[tptacek]

You're almost making an apples-to-oranges comparison here, albeit a comparison I begged you to make.

Solaris Zones aren't virtualization. They're an isolation feature that tries to find all the shared kernel namespaces between applications to present the illusion of multiple machines. "Zoned" applications share a running kernel instance, and share a number of kernel namespaces that are not carefully isolated.

VMWare images do not share kernels. Their entire running state can be frozen and shipped across a network (or marshalled out to an iSCSI SAN) on demand.

I think Solaris Zones are a pretty crappy answer to "virtualization". It's basically just a stronger version of chroot. It's inferior to VMWare-style virtualization on security (all zones on a single Solaris instance are vulnerable to the same kernel flaws, and kernel flaws have been the majority of Solaris security issues over the past several years), and they're inferior on management and logistics.

[briansmith]

As others have said, VMWare is virtualization and Zones is not. Solaris Zones provides a high degree of isolation that is sufficient for the vast majority of cases that Xen is being used for, with virtually ZERO runtime overhead, simple and fast configuration, and streamlined maintenence. If you need more isolation than Zones offers then you probably have to skip Xen and go with a fully virtualized solution like VMware or similar. The cost of that extra isolation is a notable increase in runtime overhead, setup effort, and maintenance cost.

[tptacek]

Things an enterprise gets with Xen/VMWare that they don't get with Zones:

* A security model that extends through the kernel

* A performance and resource sharing model that extends through the kernel

* Push-button migration

* Support for anything other than Solaris

* "Hardware"-level suspend/resume

* Centralized management

I can go on and on about the security implications of Zones (and Jails) --- I don't think this model is well thought-through. But on the feature-list alone, Zones (and Jails) are a pale shadow of what the "mainstream" OS's offer today.

[briansmith]

What do you mean by "security model that extends through the kernel" and "A performance and resource sharing model that extends through the kernel"?
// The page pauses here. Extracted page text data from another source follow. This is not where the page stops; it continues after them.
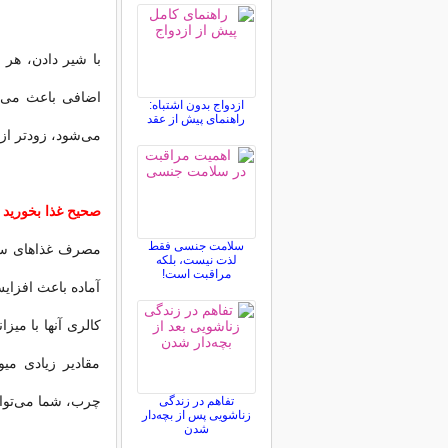
اضافی باعث می‌ش
ازدواج بدون اشتباه:
راهنمای پیش از عقد
می‌شود، زودتر از 
صحیح غذا بخورید
سلامت جنسی فقط
مصرف غذاهای سا
لذت نیست، بلکه
مراقبت است!
آماده باعث افزا
کالری آنها با میز
مقادیر زیادی میو
چرب، شما می‌توان
تفاهم در زندگی
زناشویی پس از بچه‌دار
شدن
I don't believe that most people need the suspend/resume/migration feature. If you have a cluster that can handle system failure then you can easily migrate a zone the same way you would deal with a failed system.
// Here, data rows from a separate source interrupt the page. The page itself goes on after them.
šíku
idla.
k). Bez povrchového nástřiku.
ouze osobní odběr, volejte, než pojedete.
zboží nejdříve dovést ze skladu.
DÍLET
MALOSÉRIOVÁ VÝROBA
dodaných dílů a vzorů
Anyway, I agree that VMWare/Xen offers important features for pausing and moving running applications. I use those features of VMWare every day. But, most people will do very well with Zones because they don't need and won't use and didn't learn and don't want to pay for the extra features that VMWare offers.

[tptacek]

Again: any Solaris kernel vulnerability likely allows a non-root zone to compromise the root zone. There are other real and potential problems with pretending that kernel security is just about the filesystem namespace and some additional access control on the process table, but "one kernel memory corruption bug costs you the whole server" is a simple enough security problem to get your head around.

VMWare does not have this problem --- you need both a kernel fault (not rare) and a hypervisor fault (quite rare) to take over a whole VMWare server.

You can say "most people don't need" the features Zones don't offer, but I see my clients using them, and expect they'd mention them immediately if asked why they use VMWare.

Very few people will do well with Zones, because very few people still deploy Solaris. The choice between shelling out for Sun gear and shelling out for ESX is a no-brainer.